Patrick Colquhoun

Patrick Colquhoun ( born March 14, 1745 in Dumbarton, † April 25, 1820 in London) was a Scottish merchant, statistician, politician and diplomat. He is with its harbor police on the Thames as the founder of preventive policing in the UK.

Biography

Colquhoun came from the Scottish Clan Colquhoun of Luss on Loch Lomond from. At the age of 16, he went as an orphan in the American colonies to Virginia, where he received a business education. In 1766 he returned to Glasgow and made off with 21 years as a merchant there in the textile trade with Virginia independently. From 1782 to 1784 was mayor of Glasgow ( Lord Provost ). He founded the local industry and commerce, and has long been her Präses. In 1797 he received an honorary doctorate of the University of Glasgow.

As statisticians and data collectors, he put his political work as a lobbyist for the industry with comprehensive facts and figures.
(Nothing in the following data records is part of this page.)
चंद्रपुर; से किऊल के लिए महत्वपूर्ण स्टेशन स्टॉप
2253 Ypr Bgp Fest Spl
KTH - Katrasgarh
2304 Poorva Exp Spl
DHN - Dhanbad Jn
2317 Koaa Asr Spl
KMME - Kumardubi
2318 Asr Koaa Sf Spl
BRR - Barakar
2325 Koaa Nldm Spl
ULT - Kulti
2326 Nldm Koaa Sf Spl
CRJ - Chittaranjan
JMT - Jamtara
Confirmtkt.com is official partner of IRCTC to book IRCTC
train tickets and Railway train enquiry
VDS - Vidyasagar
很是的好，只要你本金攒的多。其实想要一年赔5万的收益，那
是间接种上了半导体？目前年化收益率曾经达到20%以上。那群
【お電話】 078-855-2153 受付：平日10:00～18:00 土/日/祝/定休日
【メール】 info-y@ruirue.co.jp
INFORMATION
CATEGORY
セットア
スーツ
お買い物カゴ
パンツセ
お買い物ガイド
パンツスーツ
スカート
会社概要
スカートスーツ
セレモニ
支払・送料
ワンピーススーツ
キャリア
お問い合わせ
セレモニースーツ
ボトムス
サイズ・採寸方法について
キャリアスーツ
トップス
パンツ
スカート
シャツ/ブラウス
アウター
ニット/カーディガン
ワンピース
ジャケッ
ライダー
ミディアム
This is evidenced by his numerous publications, which were also partially translated into German. His extensive knowledge closer contact with the government of the Kingdom had him looking and he moved his activities to London, where he also became a member of the Municipal Council in the East End. Here he became aware of the abuses in the harbor where 33,000 port workers were employed, of which he panelist about 11,000 endangered as criminal. In the port of London at the end of the 18th century in the wake of the envelope were lost annually goods valued at more than £ 500,000 by stealing. Initiated by him Port Police, the Thames Riverside Police took 1798 as a private police force with 50 man trial against the bitter resistance of the port workers use on. It was financed by the major foreign trade companies which traded with the overseas colonies of the British Empire. Economic success was so great that this police force was officially adopted at the end of the test year in the summer of 1799 by the Marine Police Bill by the British parliament and continued. Organised by him police force has been a model for similar port police authorities in New York City, Dublin and Sydney.
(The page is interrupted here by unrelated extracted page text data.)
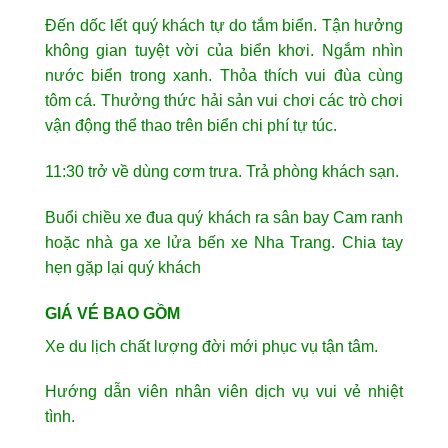
Đến dốc lết quý khách tự do tắm biển. Tận hưởng
không gian tuyệt vời của biển khơi. Ngắm nhìn
nước biển trong xanh. Thỏa thích vui đùa cùng
tôm cá. Thưởng thức hải sản vui chơi các trò chơi
vận động thể thao trên biển chi phí tự túc.
11:30 trở về dùng cơm trưa. Trả phòng khách sạn.
Buổi chiều xe đua quý khách ra sân bay Cam ranh
hoặc nhà ga xe lửa bến xe Nha Trang. Chia tay
hẹn gặp lại quý khách
GIÁ VÉ BAO GỒM
Xe du lịch chất lượng đời mới phục vụ tận tâm.
Hướng dẫn viên nhân viên dịch vụ vui vẻ nhiệt
tình.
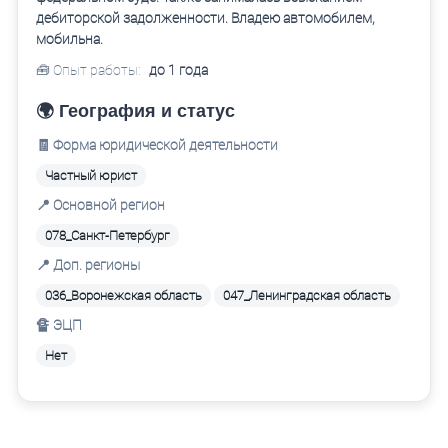
дебиторской задолженности. Владею автомобилем,
мобильна.
🧰 Опыт работы:
до 1 года
🌍 География и статус
🧾 Форма юридической деятельности
Частный юрист
📍 Основной регион
078_Санкт-Петербург
📍 Доп. регионы
036_Воронежская область
047_Ленинградская область
🔏 ЭЦП
Нет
In 1804 Colquhoun Minister Resident and Consul General of the Hanseatic cities of Hamburg and follow this shortly afterwards, Bremen and Lübeck. He followed the Bremer Henry Heymann, who was also in London Stalhofmeister further and stayed. In the following disputes between the United Kingdom and France, which had occupied the Hanseatic cities from 1806 to 1813, he was responsible for the official and unofficial contacts of the Senate of the three cities to Whitehall and effectively in a very effective manner. As a diplomatic agent, he tried in 1808 to George Canning, the attitude of London to explore one Rheinbund membership of the Hanseatic cities by in spite of the Continental System, a letter from the Hamburg Senate Counsel Doormann brought, on the Canning, however, did not respond. He was new in 1813 bestallt immediately after the end of occupation as an envoy.

His successor as Minister Resident of the Hanseatic towns in London was his son, the Stalhofmeister James Colquhoun († 1855), the grandson of Patrick Colquhoun 1841 first hanse urban d'Affaires at the Sublime Porte.

Works

  • , East Indies included About the prosperity, power and resources of the British Empire in every part of the world. German: Nürnberg 1815.